Zehneinhalb Jahre Haft für deutschen IS-Chef

24. Feb 2021 · Lesedauer 2 min

Der mutmaßliche Deutschland-Chef der IS-Terrormiliz wurde von einem deutschen Gericht zu zehneinhalb Jahren Haft verurteilt. Es erklärte Abu Walaa wegen Unterstützung und Mitgliedschaft in der Terrororganisation für schuldig.

Abu Walaa und drei weitere Männer standen vor Gericht, weil sie in Deutschland Freiwillige für den IS rekrutiert haben sollen. Der Hassprediger und sein Netzwerk haben nach Überzeugung der Richter junge Leute radikalisiert und die IS-Kampfgebiete geschickt.
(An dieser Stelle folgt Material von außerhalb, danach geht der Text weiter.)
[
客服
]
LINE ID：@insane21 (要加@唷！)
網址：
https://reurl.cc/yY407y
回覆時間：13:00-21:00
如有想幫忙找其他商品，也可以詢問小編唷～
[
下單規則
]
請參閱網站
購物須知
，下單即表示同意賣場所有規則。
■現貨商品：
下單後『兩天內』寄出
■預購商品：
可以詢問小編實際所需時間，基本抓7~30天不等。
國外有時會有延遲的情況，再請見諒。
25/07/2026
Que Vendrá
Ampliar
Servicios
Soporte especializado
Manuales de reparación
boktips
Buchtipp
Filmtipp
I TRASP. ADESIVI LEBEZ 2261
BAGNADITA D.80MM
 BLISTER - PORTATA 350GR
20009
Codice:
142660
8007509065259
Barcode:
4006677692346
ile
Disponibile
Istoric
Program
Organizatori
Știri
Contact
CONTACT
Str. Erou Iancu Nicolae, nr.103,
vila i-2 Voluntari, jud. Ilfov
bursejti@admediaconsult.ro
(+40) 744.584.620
Die drei Mitangeklagten erhielten Strafen zwischen vier und acht Jahren.

Der 37-jährige Abu Walaa war Imam der Moschee des inzwischen verbotenen Vereins Deutscher Islamkreis Hildesheim. Ein mitangeklagter Deutsch-Serbe, der acht Jahre Haft erhielt, soll seine Wohnung in Dortmund als Gebetszentrum genutzt und dort auch zeitweise den Islamisten Anis Amri beherbergt haben. Amri verübte 2016 einen Anschlag auf einen Weihnachtsmarkt in Berlin, bei dem zwölf Menschen starben.

Im Verlauf des Prozesses beschäftigte sich das Gericht mit einer Reihe weiterer Islamisten, die von dem Dortmunder und einem mitangeklagten Mann aus Duisburg im Hinterzimmer von dessen Reisebüro radikalisiert worden sein sollen. Der Duisburger wurde zu sechseinhalb Jahren Haft verurteilt. Zwei der Rekrutierten sollen im Irak Selbstmordattentate mit zahlreichen Todesopfern verübt haben.

Urteilsbegründung

Der Vorsitzende Richter Frank Rosenow hob in seiner Urteilsbegründung die herausgehobene Stellung Abu Walaas in Deutschland hervor. Er sei vom IS "als sein Vertreter in Deutschland eingesetzt" und autorisiert worden, in seinem Namen zu handeln. Zudem habe er persönliche Kontakte zu den Führungsfiguren des IS unterhalten. Im Tatzeitraum sei er eine "führende Autorität mit hoher Strahlkraft" in der Szene gewesen.

V-Mann "Murat"

Unbemerkt von den Sicherheitsbehörden blieb das Tun der Gruppe um Abu Walaa nicht. In Dortmund war regelmäßig "Murat" dabei, ein V-Mann des Landeskriminalamtes Nordrhein-Westfalen, der sich auch an die Fersen Amris heftete. Die deutsche Bundesanwaltschaft stützte sich auch auf Informationen dieses V-Manns, der für den Prozess aber keine Aussagegenehmigung erhielt. Ihr Kronzeuge war ein junger Mann aus Gelsenkirchen, der als Jugendlicher in islamistische Kreise geriet, sich dann aber vom IS abwandte und mit den Behörden zusammenarbeitete.

Die Verteidigung zog die Glaubwürdigkeit dieses Kronzeugen jedoch in Zweifel. Dem V-Mann warf sie vor, selbst zu Anschlägen angestachelt zu haben. Die Anschuldigungen der Anklage hielt die Verteidigung im Großen und Ganzen für nicht nachweisbar.

 

Der Artikel wurde am 24.02.2021 um 11:51 Uhr um die Urteilsbegründung des Richters ergänzt.